The High Court held that the words “or the part or parts thereof for the time being remaining unsold” made it clear that the land that benefited from the covenants excluded land that was subsequently sold out of the estate. The original landowner had imposed the covenants for the benefit of himself alone. The estate had disintegrated and the owner of the land that was burdened by the covenants against development was entitled to a declaration that the covenants were no longer enforceable.

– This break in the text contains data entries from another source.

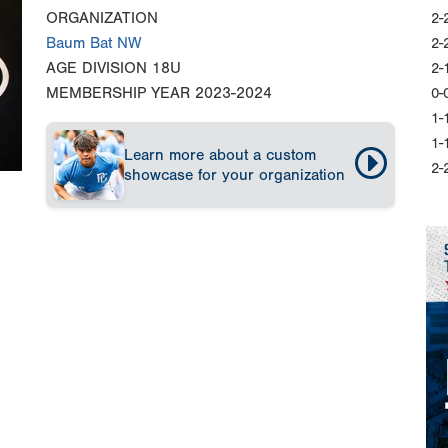
ORGANIZATION
2-
Baum Bat NW
2-
AGE DIVISION
18U
2-
MEMBERSHIP YEAR
2023-2024
0-
1-
1-
Learn more about a custom
2-
showcase for your organization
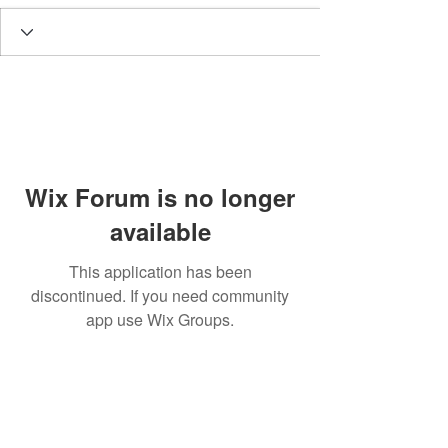
Wix Forum is no longer
available
This application has been
discontinued. If you need community
app use Wix Groups.
BE THE FIRST TO KNOW ABOUT
SPECIAL SALES AND NEW
ARRIVALS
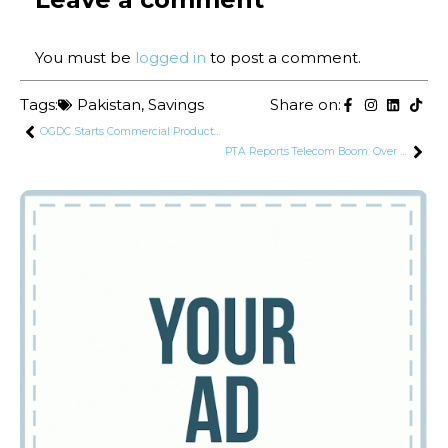
You must be
logged in
to post a comment.
Tags:
Pakistan
,
Savings
Share on:
OGDC Starts Commercial Production of Tight Gas
PTA Reports Telecom Boom: Over 2,100 Companies Now Operating in Pakistan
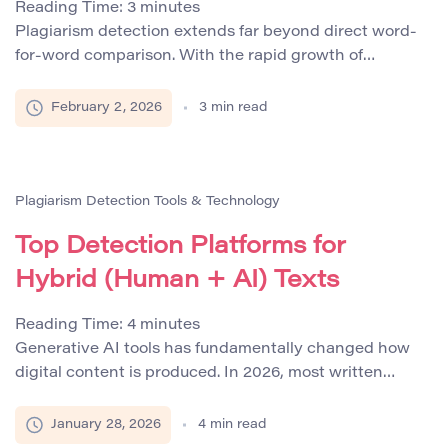
Reading Time:
3
minutes
Plagiarism detection extends far beyond direct word-
for-word comparison. With the rapid growth of
paraphrasing tools, machine translation systems, and
generative AI models, non-verbatim plagiarism has
February 2, 2026
3
min read
become one of the most challenging forms of content
misuse to identify. As a result, semantic similarity
metrics now play a central role in advanced plagiarism
detection systems. These metrics […]
Plagiarism Detection Tools & Technology
Top Detection Platforms for
Hybrid (Human + AI) Texts
Reading Time:
4
minutes
Generative AI tools has fundamentally changed how
digital content is produced. In 2026, most written
materials are no longer created solely by humans or
entirely by machines. Instead, the dominant format is
January 28, 2026
4
min read
hybrid text, where human authors refine, expand, or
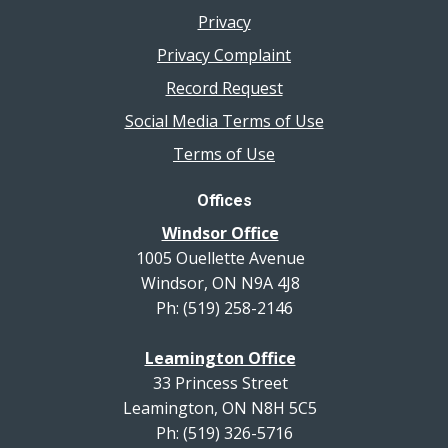
Privacy
Privacy Complaint
Record Request
Social Media Terms of Use
Terms of Use
Offices
Windsor Office
1005 Ouellette Avenue
Windsor, ON N9A 4J8
Ph: (519) 258-2146
Leamington Office
33 Princess Street
Leamington, ON N8H 5C5
Ph: (519) 326-5716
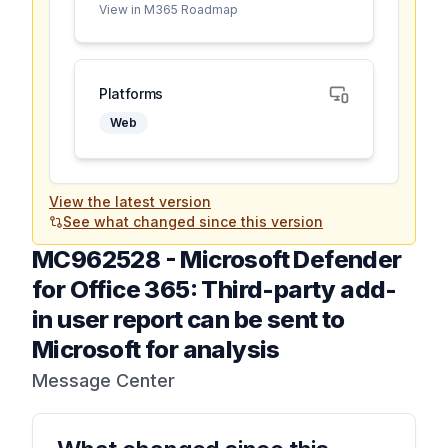
View in M365 Roadmap
Platforms
Web
View the latest version
See what changed since this version
MC962528
-
Microsoft Defender
for Office 365: Third-party add-
in user report can be sent to
Microsoft for analysis
Message Center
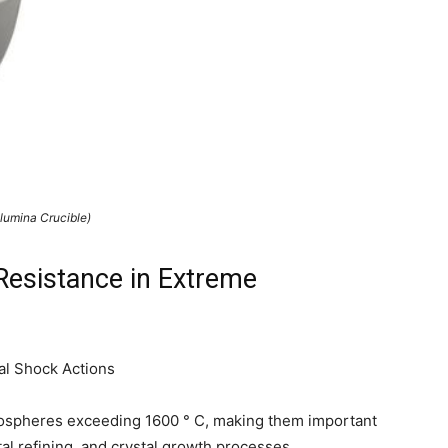
Alumina Crucible)
Resistance in Extreme
al Shock Actions
tmospheres exceeding 1600 ° C, making them important
l refining, and crystal growth processes.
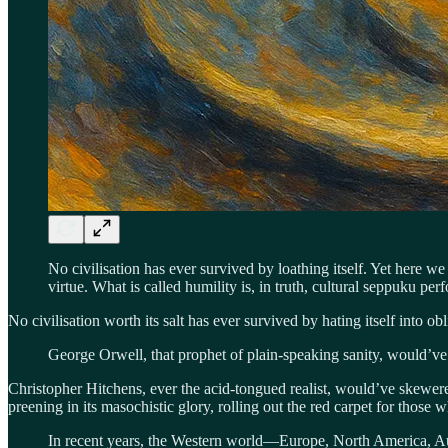
No civilisation has ever survived by loathing itself. Yet here 
virtue. What is called humility is, in truth, cultural seppuku p
No civilisation worth its salt has ever survived by hating itself into obl
George Orwell, that prophet of plain-speaking sanity, would’ve ca
Christopher Hitchens, ever the acid-tongued realist, would’ve skewered
preening in its masochistic glory, rolling out the red carpet for those 
In recent years, the Western world—Europe, North America, Aus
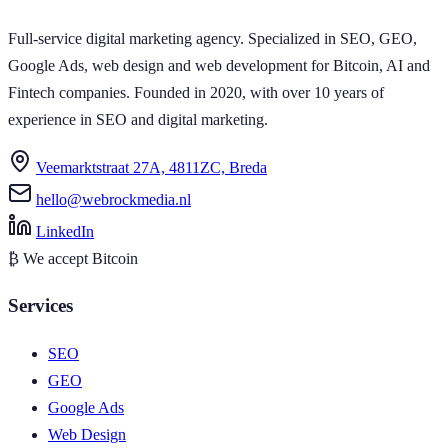
Full-service digital marketing agency. Specialized in SEO, GEO,
Google Ads, web design and web development for Bitcoin, AI and
Fintech companies. Founded in 2020, with over 10 years of
experience in SEO and digital marketing.
Veemarktstraat 27A, 4811ZC, Breda
hello@webrockmedia.nl
LinkedIn
₿
We accept Bitcoin
Services
SEO
GEO
Google Ads
Web Design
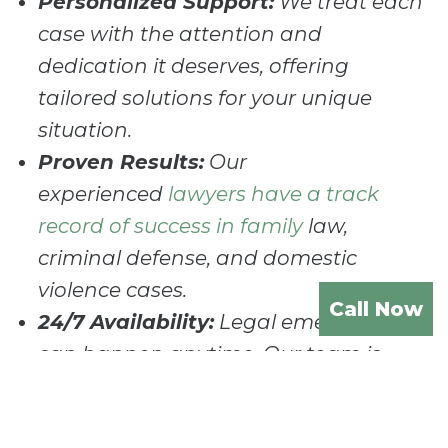
Personalized Support:
We treat each
case with the attention and
dedication it deserves, offering
tailored solutions for your unique
situation.
Proven Results:
Our
experienced
lawyers have a track
record of success in family
law,
criminal defense, and domestic
violence cases.
Call Now
24/7 Availability:
Legal emergencies
can happen anytime. Our team is
available around the clock to provide
immediate support and advice.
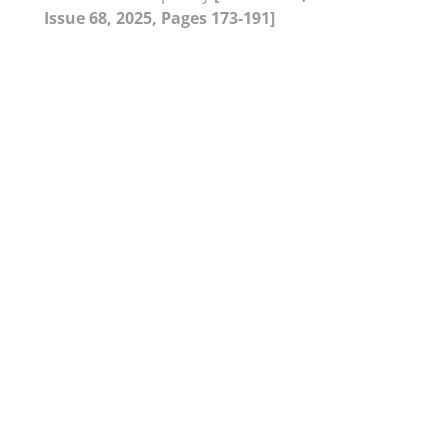
Issue 68, 2025, Pages 173-191]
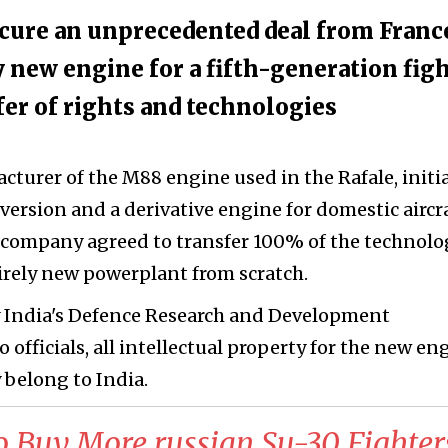
ecure an unprecedented deal from Franc
 new engine for a fifth-generation fig
fer of rights and technologies
cturer of the M88 engine used in the Rafale, initia
 version and a derivative engine for domestic aircra
e company agreed to transfer 100% of the technolo
irely new powerplant from scratch.
y India's Defence Research and Development
officials, all intellectual property for the new en
 belong to India.
o Buy More russian Su-30 Fighter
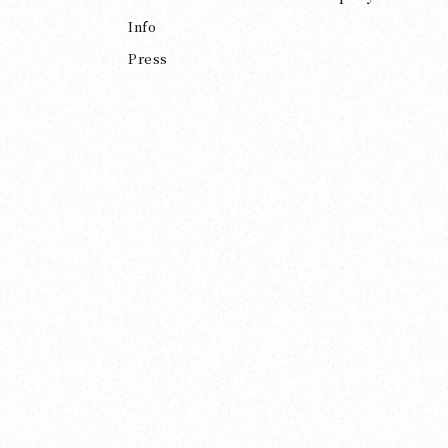
Info
Press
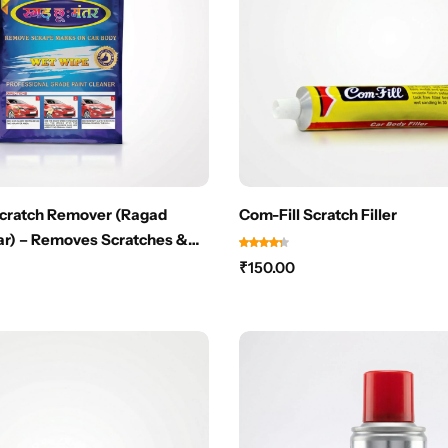
Scratch Remover (Ragad
Com-Fill Scratch Filler
r) – Removes Scratches &
 Instantly – NO PAINT
₹
150.00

The judge took the view that this interpretation was consistent with the fact that the original landowner had reserved the exclusive right to release, waive or alter any of the covenants. It was also consistent with the fact that, in 1936, when the covenants were imposed, the estate was being parcelled up and sold. In those circumstances it was perfectly natural for the original landowner to retain the exclusive power to give or withhold consent to a modification or relaxation of the covenants that he had imposed, without having to obtain the consent of every subsequent purchaser to whom he had sold land.

The decision highlights the importance of analysing restrictive covenants carefully when buying land that is subject to covenants that restrict or impede development, or when seeking to enforce them. Were the words that annexed the benefit of the covenants to neighbouring land modified and, if so, to what effect?

Practitioners drafting new covenants should also consider the purposes for which the restrictive covenants are being imposed. Does the seller intend to confer the benefit of the covenants on multiple purchasers, to increase the value and amenity of the land being sold? Or should the standard wording used by conveyancers be amended to reserve the benefit of the restrictive covenants exclusively to the seller?